=== Section Start ===

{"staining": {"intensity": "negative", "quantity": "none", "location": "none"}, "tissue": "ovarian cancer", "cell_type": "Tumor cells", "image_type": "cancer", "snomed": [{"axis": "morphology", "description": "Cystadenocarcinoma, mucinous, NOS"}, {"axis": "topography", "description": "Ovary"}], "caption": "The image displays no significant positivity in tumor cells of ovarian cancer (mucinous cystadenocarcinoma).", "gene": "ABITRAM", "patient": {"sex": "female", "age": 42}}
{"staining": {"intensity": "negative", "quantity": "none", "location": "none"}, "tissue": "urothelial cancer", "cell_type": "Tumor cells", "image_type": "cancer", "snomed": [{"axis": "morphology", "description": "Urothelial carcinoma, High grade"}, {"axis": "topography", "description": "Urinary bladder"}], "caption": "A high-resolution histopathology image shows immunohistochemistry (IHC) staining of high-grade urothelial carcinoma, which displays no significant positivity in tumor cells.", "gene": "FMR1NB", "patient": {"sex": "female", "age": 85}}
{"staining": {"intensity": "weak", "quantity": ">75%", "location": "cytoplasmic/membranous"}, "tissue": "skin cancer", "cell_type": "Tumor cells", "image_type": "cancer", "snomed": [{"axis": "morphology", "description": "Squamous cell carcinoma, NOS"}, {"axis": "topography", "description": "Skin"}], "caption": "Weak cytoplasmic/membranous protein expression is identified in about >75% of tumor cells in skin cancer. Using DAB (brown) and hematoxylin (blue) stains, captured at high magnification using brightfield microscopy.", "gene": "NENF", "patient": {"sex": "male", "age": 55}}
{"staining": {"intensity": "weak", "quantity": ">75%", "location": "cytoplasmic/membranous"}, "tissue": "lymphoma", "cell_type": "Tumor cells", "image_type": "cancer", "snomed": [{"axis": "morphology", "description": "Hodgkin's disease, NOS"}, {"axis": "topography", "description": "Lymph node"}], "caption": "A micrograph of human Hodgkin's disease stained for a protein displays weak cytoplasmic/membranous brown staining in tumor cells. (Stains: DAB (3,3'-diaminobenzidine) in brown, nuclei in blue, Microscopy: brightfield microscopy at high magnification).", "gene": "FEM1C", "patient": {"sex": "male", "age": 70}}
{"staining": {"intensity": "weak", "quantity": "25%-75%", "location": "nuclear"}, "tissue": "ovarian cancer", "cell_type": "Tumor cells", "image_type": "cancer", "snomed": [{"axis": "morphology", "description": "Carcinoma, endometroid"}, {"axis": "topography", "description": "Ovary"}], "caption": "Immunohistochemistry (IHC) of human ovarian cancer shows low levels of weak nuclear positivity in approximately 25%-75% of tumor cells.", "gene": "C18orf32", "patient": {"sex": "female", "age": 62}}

=== Section End ===

Work order: Restate the data above word for word.

Response to this task:
{"staining": {"intensity": "negative", "quantity": "none", "location": "none"}, "tissue": "ovarian cancer", "cell_type": "Tumor cells", "image_type": "cancer", "snomed": [{"axis": "morphology", "description": "Cystadenocarcinoma, mucinous, NOS"}, {"axis": "topography", "description": "Ovary"}], "caption": "The image displays no significant positivity in tumor cells of ovarian cancer (mucinous cystadenocarcinoma).", "gene": "ABITRAM", "patient": {"sex": "female", "age": 42}}
{"staining": {"intensity": "negative", "quantity": "none", "location": "none"}, "tissue": "urothelial cancer", "cell_type": "Tumor cells", "image_type": "cancer", "snomed": [{"axis": "morphology", "description": "Urothelial carcinoma, High grade"}, {"axis": "topography", "description": "Urinary bladder"}], "caption": "A high-resolution histopathology image shows immunohistochemistry (IHC) staining of high-grade urothelial carcinoma, which displays no significant positivity in tumor cells.", "gene": "FMR1NB", "patient": {"sex": "female", "age": 85}}
{"staining": {"intensity": "weak", "quantity": ">75%", "location": "cytoplasmic/membranous"}, "tissue": "skin cancer", "cell_type": "Tumor cells", "image_type": "cancer", "snomed": [{"axis": "morphology", "description": "Squamous cell carcinoma, NOS"}, {"axis": "topography", "description": "Skin"}], "caption": "Weak cytoplasmic/membranous protein expression is identified in about >75% of tumor cells in skin cancer. Using DAB (brown) and hematoxylin (blue) stains, captured at high magnification using brightfield microscopy.", "gene": "NENF", "patient": {"sex": "male", "age": 55}}
{"staining": {"intensity": "weak", "quantity": ">75%", "location": "cytoplasmic/membranous"}, "tissue": "lymphoma", "cell_type": "Tumor cells", "image_type": "cancer", "snomed": [{"axis": "morphology", "description": "Hodgkin's disease, NOS"}, {"axis": "topography", "description": "Lymph node"}], "caption": "A micrograph of human Hodgkin's disease stained for a protein displays weak cytoplasmic/membranous brown staining in tumor cells. (Stains: DAB (3,3'-diaminobenzidine) in brown, nuclei in blue, Microscopy: brightfield microscopy at high magnification).", "gene": "FEM1C", "patient": {"sex": "male", "age": 70}}
{"staining": {"intensity": "weak", "quantity": "25%-75%", "location": "nuclear"}, "tissue": "ovarian cancer", "cell_type": "Tumor cells", "image_type": "cancer", "snomed": [{"axis": "morphology", "description": "Carcinoma, endometroid"}, {"axis": "topography", "description": "Ovary"}], "caption": "Immunohistochemistry (IHC) of human ovarian cancer shows low levels of weak nuclear positivity in approximately 25%-75% of tumor cells.", "gene": "C18orf32", "patient": {"sex": "female", "age": 62}}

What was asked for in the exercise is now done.